日本ヒューレット・パッカード(東京都)のプログラマーで、退職半年後に自殺した東京都武蔵野市の男性=当時(31)=の父親(67)=兵庫県在住=が労災認定を求めた行政不服審査請求で、労働保険審査会は31日までに、過重労働が原因で発症したうつ病による自殺と認める決定をした。父親の代理人は、半年以上経過していたにもかかわらず業務が原因と認められたのは画期的だと評価している。

裁決によると、男性は1998年7月、社内でプロジェクトのマネジャーに就任。同12月にうつ病と診断され、休職と復職を繰り返すようになった。同9月から11月の時間外労働は月118~164時間に及び、男性は2001年12月に希望退職。02年7月に自殺した。

同審査会は「マネジャー就任後の業務は相当過重で、業務による心理的負荷は精神障害を発病させる危険のある強度のものだった」と指摘。98年10月に発症したうつ病が自殺につながったと認定した。

男性の自殺をめぐっては、新宿労働基準監督署が03年6月、業務起因性を否定し遺族補償給付などの不支給を決定。父親が行政不服審査請求をしたが、東京労働者災害補償保険審査官も06年1月に棄却した。

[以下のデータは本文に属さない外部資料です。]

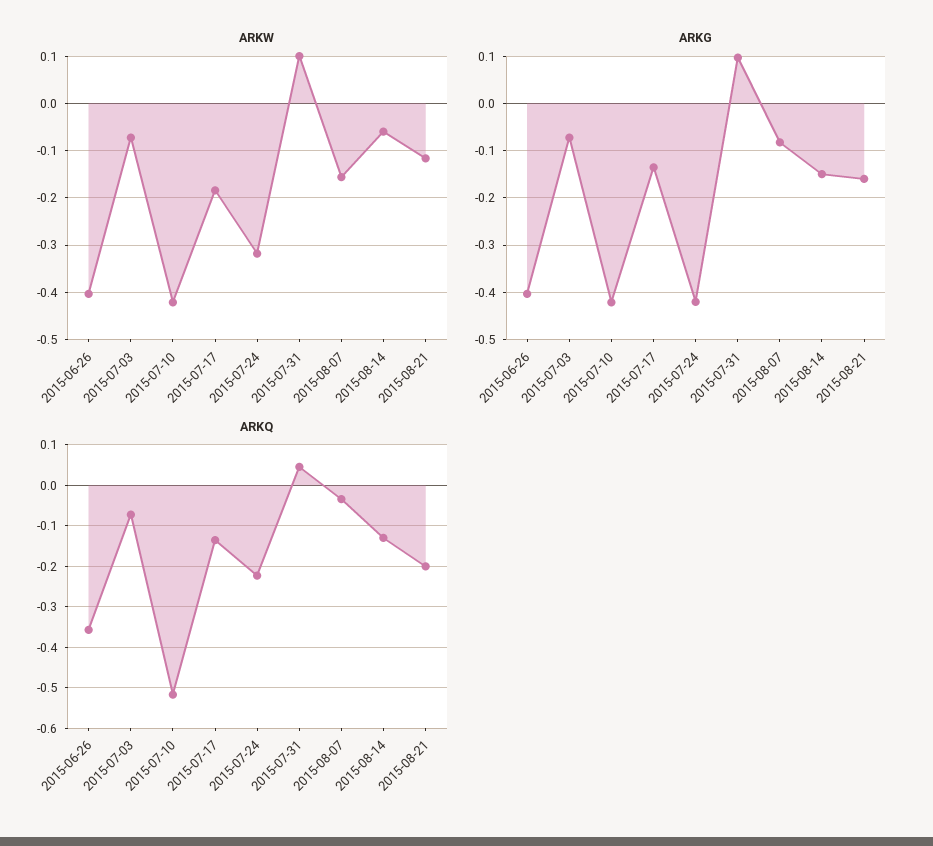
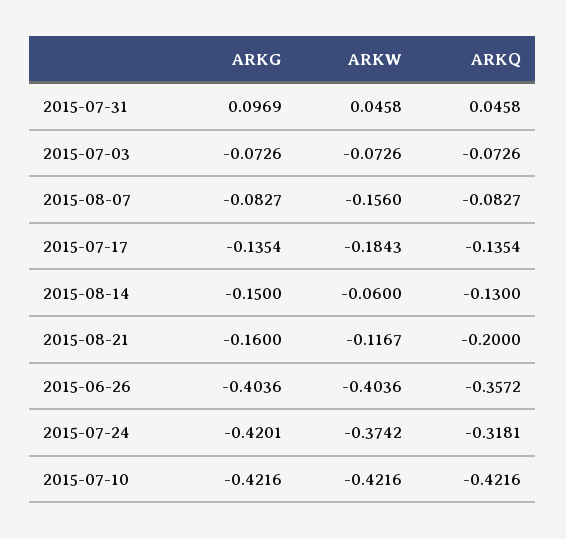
ARKW, 2015-07-24: -0.32 -> -0.3742
ARKW, 2015-07-31: 0.1 -> 0.0458
ARKQ, 2015-07-10: -0.52 -> -0.4216
ARKQ, 2015-07-24: -0.22 -> -0.3181
ARKQ, 2015-08-07: -0.04 -> -0.0827

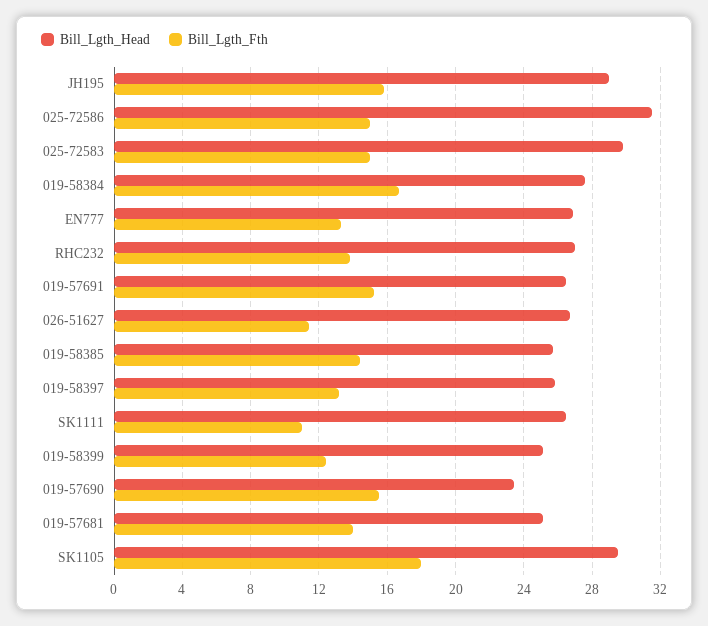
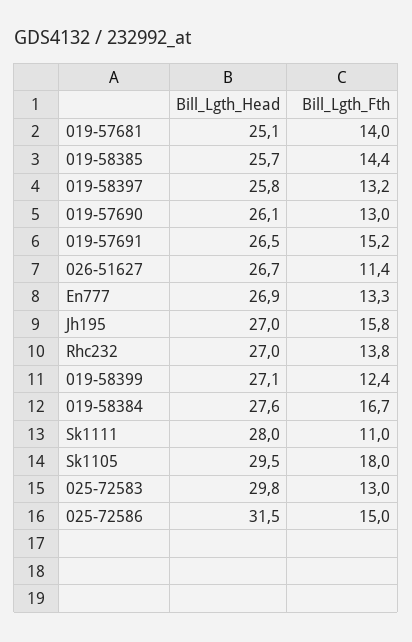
Bill_Lgth_Head, JH195: 29 -> 27
Bill_Lgth_Fth, 025-72583: 15 -> 13
Bill_Lgth_Head, SK1111: 26.5 -> 28
Bill_Lgth_Head, 019-58399: 25 -> 27.1
Bill_Lgth_Head, 019-57690: 23.5 -> 26.1
Bill_Lgth_Fth, 019-57690: 15.5 -> 13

代理人の尾林芳匡弁護士は「退職後、時間が相当経過しているにもかかわらず業務と自殺の因果関係を認めたことで、今後、救済範囲がかなり拡大するのではないか」と話している。(1月31日 時事通信)


退職後の自殺に対して業務起因性を認めた注目される判決が出ました。

精神疾患は、外傷とは異なり見た目にも判断しにくいため、在職中にのみ発症するとは限りません。退職後に発症した傷病についても因果関係があるとされたわけです。企業としては、精神疾患をかかえる従業員に対する対策を今後どのように行っていくべきか、十分に考えさせるものとなりそうです。